Dodurga is a town in Çorum Province in the Black Sea region of Turkey. It is the seat of Dodurga District. Its population is 2,409 (2022). It is located at 42 km north of the city of Çorum, 35 km from the town of Osmancık on the road to İskilip. The mayor is Mustafa Aydın (AKP).

==Geography==
Dodurga sits in a plain surrounded on three sides by mountains, the eastern edge is formed by a 17 km long valley of the River Kızılırmak. 64% of the land area is the plain, 23% the valley and the remaining 12% being the mountains. Dodurga has a dry climate typical of Central Anatolia, the summers are hot and dry (July average 24 degrees C) and winters are cold (Jan. ave. 1.5) although the nearby Black Sea brings wetter weather in winter.

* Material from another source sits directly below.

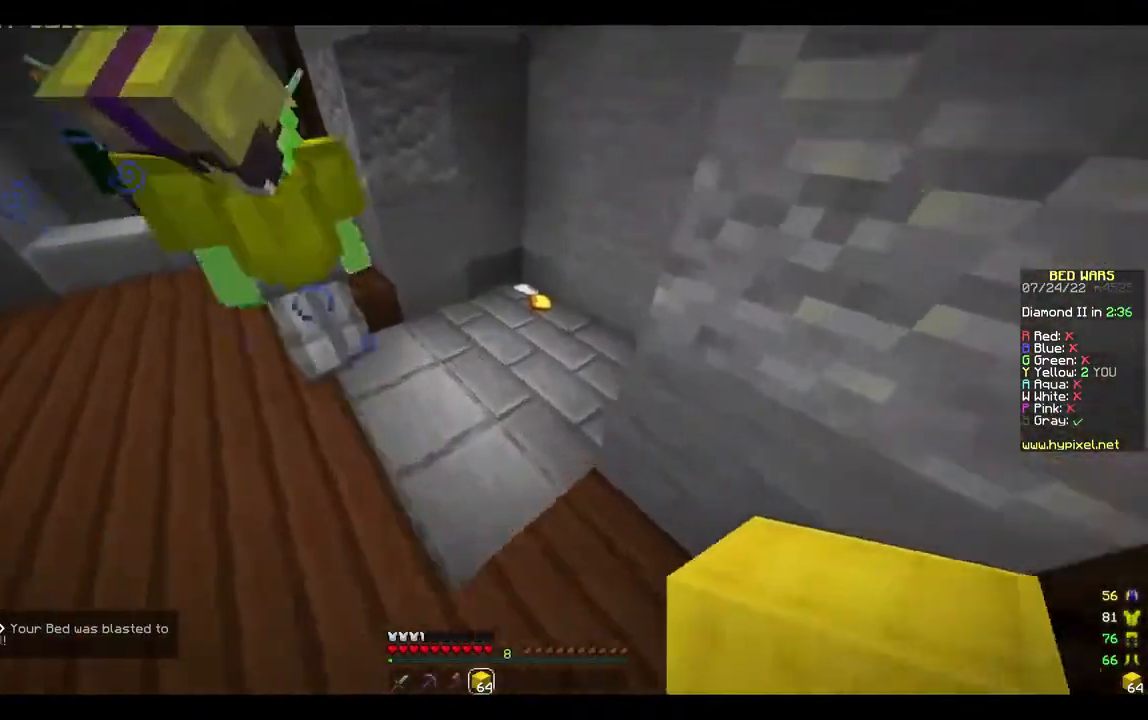
{"keys": [], "mouse": [], "events": [[433, "w", "up"]]}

Most of the population live from farming. The land is fertile and mainly used for growing rice and grains as well as pulses such as chick peas, while mountain and meadow are used for grazing livestock. Since 1942 a second source of income has been coal mining. There is no industry except a flour mill and some bakeries.

==History==
Also known as Totırga, Dodurga is named after a branch of the Bozok clan of Oghuz Turks, who settled here in the 14th century. The name derives from an old Turkish word for settlement or nation.

The area was first settled by Turkish people in the waves of invasion following the defeat of Byzantium at the battle of Malazgirt in 1074. Dodurga controlled an important route between the towns of İskilip and Osmancık and was subsequently fought over and conquered by Danishmend lords, Mongols and Seljuk Turks.